Wie lässt sich der Text über Samuels Geburt fortführen? Schreibe ihn im Anschluss an seinen letzten Satz weiter.

Textabschnitt:

----------------------------------------

Inzwischen habe ich das erste Weihnachten mit meinem Söhnchen gefeiert und wir sind nach wie vor alle überglücklich. Ich habe eine Weile gebraucht, um die Geburt für mich selbst zu verkraften, aber inzwischen bin ich einfach nur froh, dass alles gut gegangen ist.
Samuel
22.08.2020
15:08 Uhr
ET+9
51cm
3850g
37cm KU
Vaginale Geburt mit Saugglocke (Vaginale Operation) nach Einleitung
Geburtsbericht - Vorsicht, sehr sehr lang und nichts für schwache Nerven!
Wahnsinn, was du da geleistet hast! Und beeindruckend, wie du das verarbeitet hast und damit umgehst, zumindest liest es sich so.
Ich glaube, wenn unsere Familienplanung nicht abgeschlossen wäre, hätte ich mich nicht getraut zu Ende zu lesen.
Dein Bericht ist aber wirklich gut geschrieben, man fiebert richtig mit!
Herzlichen Glückwunsch noch nachträglich zur Geburt!
Vielen Dank! :)

----------------------------------------

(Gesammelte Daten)
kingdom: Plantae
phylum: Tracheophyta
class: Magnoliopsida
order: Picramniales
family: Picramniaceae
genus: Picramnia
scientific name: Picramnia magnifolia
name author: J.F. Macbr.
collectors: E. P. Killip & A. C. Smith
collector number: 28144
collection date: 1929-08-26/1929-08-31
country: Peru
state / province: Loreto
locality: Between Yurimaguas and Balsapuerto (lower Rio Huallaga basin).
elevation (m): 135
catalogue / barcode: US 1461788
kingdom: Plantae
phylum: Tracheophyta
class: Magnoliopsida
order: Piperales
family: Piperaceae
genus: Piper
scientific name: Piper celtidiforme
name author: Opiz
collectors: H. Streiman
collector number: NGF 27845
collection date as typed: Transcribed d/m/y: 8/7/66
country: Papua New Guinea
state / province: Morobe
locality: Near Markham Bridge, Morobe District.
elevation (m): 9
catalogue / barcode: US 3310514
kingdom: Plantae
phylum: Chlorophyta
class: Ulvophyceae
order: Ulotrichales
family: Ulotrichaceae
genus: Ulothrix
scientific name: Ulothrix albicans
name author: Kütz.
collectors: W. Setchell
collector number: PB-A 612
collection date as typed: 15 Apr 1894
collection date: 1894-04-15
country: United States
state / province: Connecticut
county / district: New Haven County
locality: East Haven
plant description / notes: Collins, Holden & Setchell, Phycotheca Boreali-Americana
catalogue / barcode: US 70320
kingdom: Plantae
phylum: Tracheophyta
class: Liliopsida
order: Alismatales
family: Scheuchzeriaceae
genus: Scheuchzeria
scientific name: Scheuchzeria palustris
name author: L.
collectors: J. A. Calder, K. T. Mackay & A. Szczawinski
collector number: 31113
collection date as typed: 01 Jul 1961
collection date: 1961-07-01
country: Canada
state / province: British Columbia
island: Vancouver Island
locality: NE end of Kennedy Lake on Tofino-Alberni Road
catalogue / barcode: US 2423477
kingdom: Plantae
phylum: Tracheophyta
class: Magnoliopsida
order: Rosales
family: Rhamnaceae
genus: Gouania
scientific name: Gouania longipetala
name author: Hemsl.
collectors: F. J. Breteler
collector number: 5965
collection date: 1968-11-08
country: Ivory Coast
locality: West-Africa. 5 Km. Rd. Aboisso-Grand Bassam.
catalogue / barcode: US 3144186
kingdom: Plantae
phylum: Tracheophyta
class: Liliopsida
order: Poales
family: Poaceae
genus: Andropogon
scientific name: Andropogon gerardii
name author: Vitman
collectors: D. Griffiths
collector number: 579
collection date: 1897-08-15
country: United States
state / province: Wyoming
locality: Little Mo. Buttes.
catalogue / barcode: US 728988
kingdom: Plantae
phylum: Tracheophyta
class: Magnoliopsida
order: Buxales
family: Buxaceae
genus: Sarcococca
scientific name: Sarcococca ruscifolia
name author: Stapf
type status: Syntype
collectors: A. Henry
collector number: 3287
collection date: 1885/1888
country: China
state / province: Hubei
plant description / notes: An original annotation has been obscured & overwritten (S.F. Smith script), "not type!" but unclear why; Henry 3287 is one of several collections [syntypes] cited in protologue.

----------------------------------------

Schriftliche Antwort:
Ja, es war für mich ziemlich heftig, noch dazu erstes Kind, und ich bin erst 19... Ich habe seit der Geburt immer mal psychische Rückschläge, und die ersten paar Wochen habe ich quasi jedes Mal anfangen zu heulen, wenn ich den Kleinen nur angeschaut habe. Aber mittlerweile ist das alles in den Hintergrund gerückt und ich versuche, mich einfach nur an dem kleinen Racker zu erfreuen. Aber vergessen werd ich das nie. Aber von meinem "sowas tu ich mir nie wieder an" bin ich tatsächlich schon wieder runter, ein zweites Kind soll in ein paar Jahren noch folgen :D
Ich hätte nicht gedacht, dass du noch so jung bist.
Bei mir ging übrigens die 2. Geburt (am 15.08., unsere Kinder sind also fast genau gleich alt) schneller und deutlich einfacher als die erste. Toll, dass du jetzt schon sagen kannst, dass du es nochmal wagen möchtest.
Alles Gute für euch!
Wow, hab deinen Bericht verschlungen. Es ist schon der Wahnsinn was eine Mutter bei einer Geburt alles durchmachen kann. Schön, dass alles gut ausging ❤️
Wenn ich jetzt drüber nachdenke finde ich es nur noch halb so schlimm wie direkt danach. Aber ich muss zugeben, ich hab es direkt nach der Geburt nicht geglaubt, aber auch bei mir griff der Schutzmechanismus der Frau. Ich weiß, dass ich geschrien habe, ich weiß, dass es höllisch wehtat, aber ich kann den Schmerz nicht abrufen, wenn du verstehst, wie ich das meine. Es ist einfach weg.
Und ja, ich bin auch wahnsinnig froh. Zumal danach noch die Neugeborenengelbsucht zuschlug, aber auch da war schnell alles wieder okay, und er ständig Probleme mit dem Bäuchlein hatte, aber auch die sind wieder weg :)
Ich weiß genau wie du das meinst :)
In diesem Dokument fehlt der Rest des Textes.